* [Kutipan Teks]:

__________________________________________________

Panduan untuk Mensos Baru Bu Risma dari Filsuf-filsuf Cina

Panduan untuk Mensos Baru Bu Risma dari Filsuf-filsuf Cina

Panduan untuk Mensos Baru Bu Risma dari Filsuf-filsuf Cina

MOJOK.CO Mensos Bu Risma mungkin tahu quote filsuf Cina. Pemimpin adalah perahu, rakyat adalah air. Bisa buat menjalankan, bisa pula menenggelamkan.

Saya mestinya bertemu Bu Tri Rismaharini beberapa bulan lalu untuk menjadi penerjemah beliau saat menemui birokrat Cina yang datang bertamu. Namun pertemuan itu tiba-tiba urung dihelat oleh sebab yang hingga kini saya tak tahu.

“Bu Risma sibuk kampanye, Mas,” kata teman saya yang dosen salah satu perguruan tinggi di Surabaya.

Waktu itu jalanan kota Surabaya yang kami lewati memang cukup ramai dengan iring-iringan pendukung salah satu pasangan calon Wali Kota dan Wakil Wali Kota Surabaya yang di-endors Bu Risma.

Kawan saya ini menengarai batalnya pertemuan dengan tamu dari negeri panda itu adalah karena Bu Risma sedang mengikuti kampanye tersebut.

__________________________________________________

Entri pertanyaan penalaran spasial
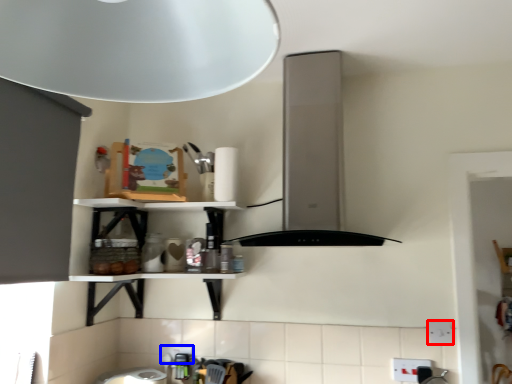
Question: Which point is closer to the camera, electric outlet (highlighted by a red box) or electric outlet (highlighted by a blue box)?

Choices:
 (A) electric outlet
 (B) electric outlet

Answer: (A)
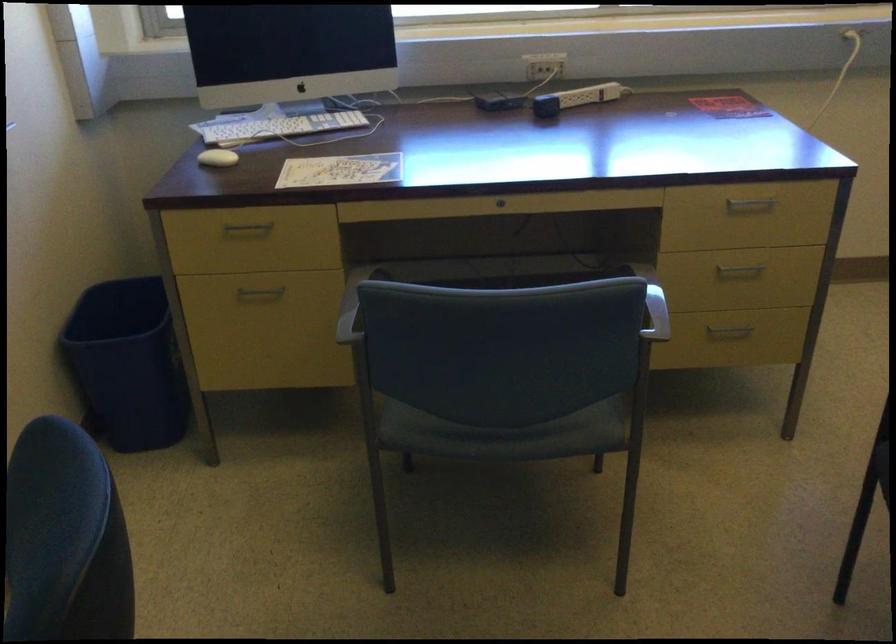
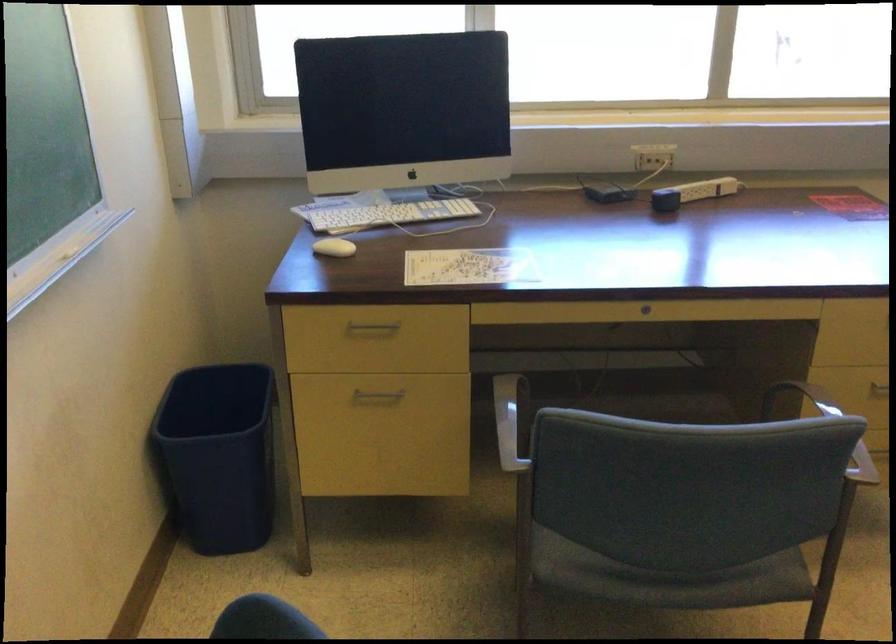
Find the pixel in the second image that matches (532,69) in the first image.

(643, 158)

__________________________________________________

* [Tugas yang Dikerjakan]:
a – Tentukan apakah setiap pernyataan berikut sesuai dengan kutipan teks. Jawab ya atau tidak, lalu kutip kata-kata penentunya dari kutipan teks.
(i) Penulis seharusnya menjadi penerjemah Bu Risma ketika beliau menemui birokrat Cina.
(ii) Penulis mengetahui sebab batalnya pertemuan itu.
(iii) Teman penulis adalah dosen di salah satu perguruan tinggi di Surabaya.
b – Tolong tulis ulang semua entri pada bahan tugas dengan mengganti "electric outlet" menjadi "power socket" tanpa mengubah bagian lain, dan jangan sertakan gambarnya.
Kutipan teks dan entri tersebut tidak saling berkaitan.

* [Jawaban Berurutan]:
a –
(i) Ya: "Saya mestinya bertemu Bu Tri Rismaharini beberapa bulan lalu untuk menjadi penerjemah beliau saat menemui birokrat Cina yang datang bertamu."
(ii) Tidak: "oleh sebab yang hingga kini saya tak tahu."
(iii) Ya: "teman saya yang dosen salah satu perguruan tinggi di Surabaya".

b –
Question: Which point is closer to the camera, power socket (highlighted by a red box) or power socket (highlighted by a blue box)?

Choices:
 (A) power socket
 (B) power socket

Answer: (A)
Find the pixel in the second image that matches (532,69) in the first image.

(643, 158)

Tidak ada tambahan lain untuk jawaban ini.